In deze zaak heeft het gerechtshof 's-Hertogenbosch op 20 mei 2021 uitspraak gedaan in hoger beroep tegen een vonnis van de rechtbank Limburg, zittingsplaats Roermond, van 22 juli 2020. De rechtbank had in dat vonnis het wederrechtelijk verkregen voordeel van de betrokkene vastgesteld op € 50.045,50 en een betalingsverplichting opgelegd. De betrokkene, geboren in 1970, had hoger beroep ingesteld tegen dit vonnis. Het hof heeft het onderzoek in hoger beroep gebaseerd op de stukken van de eerste aanleg en de pleidooien van de advocaat-generaal en de verdediging. De advocaat-generaal heeft bevestigd dat het vonnis van de rechtbank moet worden gehandhaafd, terwijl de verdediging heeft gepleit voor afwijzing van de ontnemingsvordering.

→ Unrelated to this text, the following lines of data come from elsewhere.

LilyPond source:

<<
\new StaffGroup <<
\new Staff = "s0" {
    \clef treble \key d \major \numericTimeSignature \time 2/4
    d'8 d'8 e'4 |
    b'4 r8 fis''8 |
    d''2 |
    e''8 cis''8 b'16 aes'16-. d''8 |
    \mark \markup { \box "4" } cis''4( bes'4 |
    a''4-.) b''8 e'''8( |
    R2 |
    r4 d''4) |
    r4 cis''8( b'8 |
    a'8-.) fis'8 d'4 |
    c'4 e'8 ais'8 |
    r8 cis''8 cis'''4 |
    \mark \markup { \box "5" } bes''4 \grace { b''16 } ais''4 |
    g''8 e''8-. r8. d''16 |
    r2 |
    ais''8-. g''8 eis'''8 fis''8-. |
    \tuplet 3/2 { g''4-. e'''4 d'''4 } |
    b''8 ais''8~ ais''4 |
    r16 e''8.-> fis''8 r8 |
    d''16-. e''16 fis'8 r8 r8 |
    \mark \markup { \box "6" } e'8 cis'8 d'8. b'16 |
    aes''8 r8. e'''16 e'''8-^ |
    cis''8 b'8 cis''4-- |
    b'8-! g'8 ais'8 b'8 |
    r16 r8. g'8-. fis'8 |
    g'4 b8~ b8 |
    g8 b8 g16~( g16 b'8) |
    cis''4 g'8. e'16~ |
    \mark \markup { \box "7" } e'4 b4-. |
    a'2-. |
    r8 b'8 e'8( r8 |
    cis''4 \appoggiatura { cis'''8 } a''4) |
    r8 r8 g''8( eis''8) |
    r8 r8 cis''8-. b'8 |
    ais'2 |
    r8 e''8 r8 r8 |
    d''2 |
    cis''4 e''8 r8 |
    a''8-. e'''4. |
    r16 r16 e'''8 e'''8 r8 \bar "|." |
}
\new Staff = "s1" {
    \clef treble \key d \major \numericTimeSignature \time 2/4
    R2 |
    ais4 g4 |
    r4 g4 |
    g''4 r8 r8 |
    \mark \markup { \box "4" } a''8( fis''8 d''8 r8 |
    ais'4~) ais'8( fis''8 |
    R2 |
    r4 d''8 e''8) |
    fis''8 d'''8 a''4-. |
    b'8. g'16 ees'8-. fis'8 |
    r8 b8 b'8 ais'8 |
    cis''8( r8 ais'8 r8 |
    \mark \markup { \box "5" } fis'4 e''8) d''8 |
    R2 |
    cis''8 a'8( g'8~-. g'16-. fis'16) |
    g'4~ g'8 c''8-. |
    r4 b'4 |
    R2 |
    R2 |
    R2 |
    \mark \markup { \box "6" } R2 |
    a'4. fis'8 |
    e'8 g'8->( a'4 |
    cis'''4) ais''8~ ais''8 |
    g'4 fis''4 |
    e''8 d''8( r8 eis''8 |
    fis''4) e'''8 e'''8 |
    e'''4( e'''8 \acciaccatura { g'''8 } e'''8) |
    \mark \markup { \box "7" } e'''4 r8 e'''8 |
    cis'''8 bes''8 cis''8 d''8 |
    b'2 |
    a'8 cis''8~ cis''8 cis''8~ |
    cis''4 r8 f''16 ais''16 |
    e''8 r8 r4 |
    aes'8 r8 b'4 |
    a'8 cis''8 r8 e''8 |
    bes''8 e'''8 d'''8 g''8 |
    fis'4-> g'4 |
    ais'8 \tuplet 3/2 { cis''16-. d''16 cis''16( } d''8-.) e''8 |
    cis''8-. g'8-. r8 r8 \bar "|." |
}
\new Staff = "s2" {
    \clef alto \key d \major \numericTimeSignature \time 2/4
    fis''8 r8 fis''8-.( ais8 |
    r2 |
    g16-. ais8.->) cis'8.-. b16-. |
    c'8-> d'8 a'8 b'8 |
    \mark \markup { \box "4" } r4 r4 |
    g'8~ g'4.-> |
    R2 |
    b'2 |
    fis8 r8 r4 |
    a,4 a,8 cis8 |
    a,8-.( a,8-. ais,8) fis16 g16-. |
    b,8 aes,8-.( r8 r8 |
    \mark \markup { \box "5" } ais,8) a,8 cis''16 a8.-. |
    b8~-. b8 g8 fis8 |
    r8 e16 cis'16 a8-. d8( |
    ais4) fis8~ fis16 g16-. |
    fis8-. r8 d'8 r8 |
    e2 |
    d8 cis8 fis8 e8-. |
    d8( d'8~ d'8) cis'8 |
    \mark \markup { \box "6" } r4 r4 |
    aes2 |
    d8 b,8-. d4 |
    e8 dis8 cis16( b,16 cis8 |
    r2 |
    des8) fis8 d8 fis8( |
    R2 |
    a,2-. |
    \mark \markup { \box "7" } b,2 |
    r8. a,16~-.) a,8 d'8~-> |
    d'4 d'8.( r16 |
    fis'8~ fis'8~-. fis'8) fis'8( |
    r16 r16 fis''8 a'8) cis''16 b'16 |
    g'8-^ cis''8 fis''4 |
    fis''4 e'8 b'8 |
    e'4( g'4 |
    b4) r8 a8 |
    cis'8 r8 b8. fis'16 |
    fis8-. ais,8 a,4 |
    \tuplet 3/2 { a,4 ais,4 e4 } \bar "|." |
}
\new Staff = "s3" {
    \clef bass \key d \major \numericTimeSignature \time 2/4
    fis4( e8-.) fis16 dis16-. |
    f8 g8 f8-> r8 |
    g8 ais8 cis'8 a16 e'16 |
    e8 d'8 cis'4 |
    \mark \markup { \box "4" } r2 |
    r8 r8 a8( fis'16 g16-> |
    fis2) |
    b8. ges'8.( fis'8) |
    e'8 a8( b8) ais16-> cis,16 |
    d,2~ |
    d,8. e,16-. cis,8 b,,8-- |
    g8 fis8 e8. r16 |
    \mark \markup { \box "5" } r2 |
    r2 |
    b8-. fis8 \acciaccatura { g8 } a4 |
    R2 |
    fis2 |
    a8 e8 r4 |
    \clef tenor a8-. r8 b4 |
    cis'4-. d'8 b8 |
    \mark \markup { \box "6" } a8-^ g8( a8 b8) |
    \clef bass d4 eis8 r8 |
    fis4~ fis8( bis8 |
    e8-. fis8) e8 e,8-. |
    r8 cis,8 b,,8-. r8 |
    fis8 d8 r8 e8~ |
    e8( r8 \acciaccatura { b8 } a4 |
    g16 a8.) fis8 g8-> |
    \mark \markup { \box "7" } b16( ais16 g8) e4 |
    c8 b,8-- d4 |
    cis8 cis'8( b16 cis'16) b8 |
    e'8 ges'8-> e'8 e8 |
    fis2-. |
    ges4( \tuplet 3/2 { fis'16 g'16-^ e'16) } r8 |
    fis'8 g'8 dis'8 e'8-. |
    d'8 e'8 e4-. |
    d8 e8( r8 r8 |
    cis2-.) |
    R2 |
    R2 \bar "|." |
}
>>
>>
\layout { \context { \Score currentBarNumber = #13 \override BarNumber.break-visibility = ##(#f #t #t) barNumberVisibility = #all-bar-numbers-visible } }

Het hof heeft het vonnis van de rechtbank vernietigd, omdat het zich niet kon verenigen met de beslissing van de rechtbank. Het hof heeft de schatting van het wederrechtelijk verkregen voordeel herzien en vastgesteld op € 20.018,00, gebaseerd op de waarde van de gestolen horloges in het helerscircuit. De rechtbank had eerder de voorraadwaarde van de horloges als uitgangspunt genomen, maar het hof heeft deze waarde bijgesteld naar 20% van de voorraadwaarde.
Daarnaast heeft het hof de duur van de gijzeling bepaald op 400 dagen, waarbij het hof de nieuwe regelgeving in het Wetboek van Strafrecht in acht heeft genomen. De beslissing van het hof is op 20 mei 2021 ter openbare terechtzitting uitgesproken, waarbij mr. B. Stapert als voorzitter fungeerde, bijgestaan door mr. V.M. van Daalen-Mannaerts en mr. M.L.P. van Cruchten als raadsheren.